▶ Element region listings:
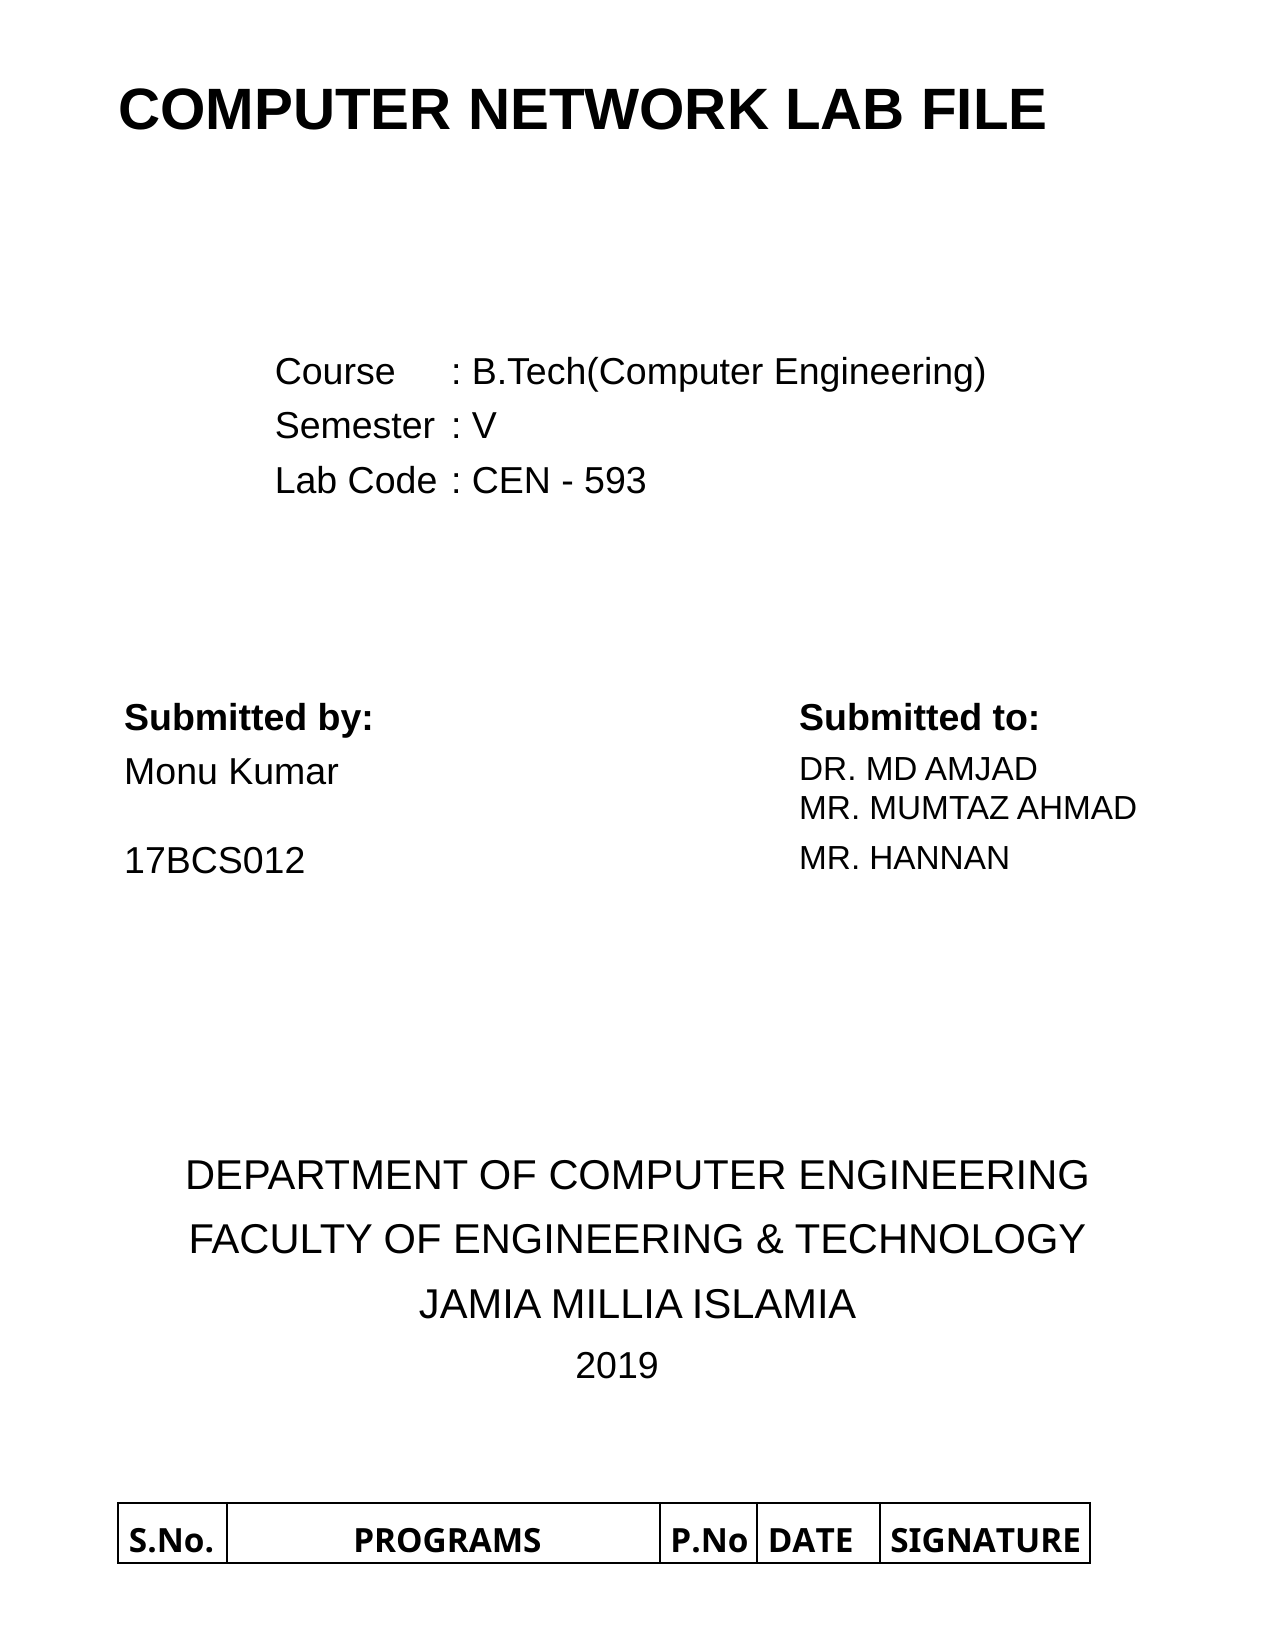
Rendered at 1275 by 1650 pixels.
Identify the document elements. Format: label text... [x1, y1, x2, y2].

table_cell Semester [269, 398, 445, 452]
table_header SIGNATURE [881, 1504, 1089, 1562]
table_header : B.Tech(Computer Engineering) [445, 343, 1006, 398]
text JAMIA MILLIA ISLAMIA [118, 1279, 1157, 1327]
table_header Submitted by: [118, 689, 464, 744]
text DEPARTMENT OF COMPUTER ENGINEERING [118, 1150, 1157, 1198]
table_cell MR. HANNAN [793, 832, 1157, 887]
table_header [464, 689, 793, 744]
text COMPUTER NETWORK LAB FILE [118, 75, 1157, 142]
table_header PROGRAMS [228, 1504, 659, 1562]
table_cell [464, 744, 793, 832]
table_header Submitted to: [793, 689, 1157, 744]
table_cell : V [445, 398, 1006, 452]
table_header P.No [661, 1504, 756, 1562]
table_cell Monu Kumar [118, 744, 464, 832]
table_header Course [269, 343, 445, 398]
table_cell Lab Code [269, 453, 445, 507]
table_cell [464, 832, 793, 887]
table_cell : CEN - 593 [445, 453, 1006, 507]
table_cell DR. MD AMJAD MR. MUMTAZ AHMAD [793, 744, 1157, 832]
text FACULTY OF ENGINEERING & TECHNOLOGY [118, 1214, 1157, 1262]
text 2019 [118, 1344, 1157, 1387]
table_cell 17BCS012 [118, 832, 464, 887]
table_header DATE [758, 1504, 879, 1562]
table_header S.No. [119, 1504, 226, 1562]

▶ What is being asked: Reproduce all of the data above word for word, leaving out the picture.

▶ Task result:
Rendered at 1275 by 1650 pixels.
Identify the document elements. Format: label text... [x1, y1, x2, y2].

table_cell Semester [269, 398, 445, 452]
table_header SIGNATURE [881, 1504, 1089, 1562]
table_header : B.Tech(Computer Engineering) [445, 343, 1006, 398]
text JAMIA MILLIA ISLAMIA [118, 1279, 1157, 1327]
table_header Submitted by: [118, 689, 464, 744]
text DEPARTMENT OF COMPUTER ENGINEERING [118, 1150, 1157, 1198]
table_cell MR. HANNAN [793, 832, 1157, 887]
table_header [464, 689, 793, 744]
text COMPUTER NETWORK LAB FILE [118, 75, 1157, 142]
table_header PROGRAMS [228, 1504, 659, 1562]
table_cell [464, 744, 793, 832]
table_header Submitted to: [793, 689, 1157, 744]
table_cell : V [445, 398, 1006, 452]
table_header P.No [661, 1504, 756, 1562]
table_cell Monu Kumar [118, 744, 464, 832]
table_header Course [269, 343, 445, 398]
table_cell Lab Code [269, 453, 445, 507]
table_cell [464, 832, 793, 887]
table_cell : CEN - 593 [445, 453, 1006, 507]
table_cell DR. MD AMJAD MR. MUMTAZ AHMAD [793, 744, 1157, 832]
text FACULTY OF ENGINEERING & TECHNOLOGY [118, 1214, 1157, 1262]
text 2019 [118, 1344, 1157, 1387]
table_cell 17BCS012 [118, 832, 464, 887]
table_header DATE [758, 1504, 879, 1562]
table_header S.No. [119, 1504, 226, 1562]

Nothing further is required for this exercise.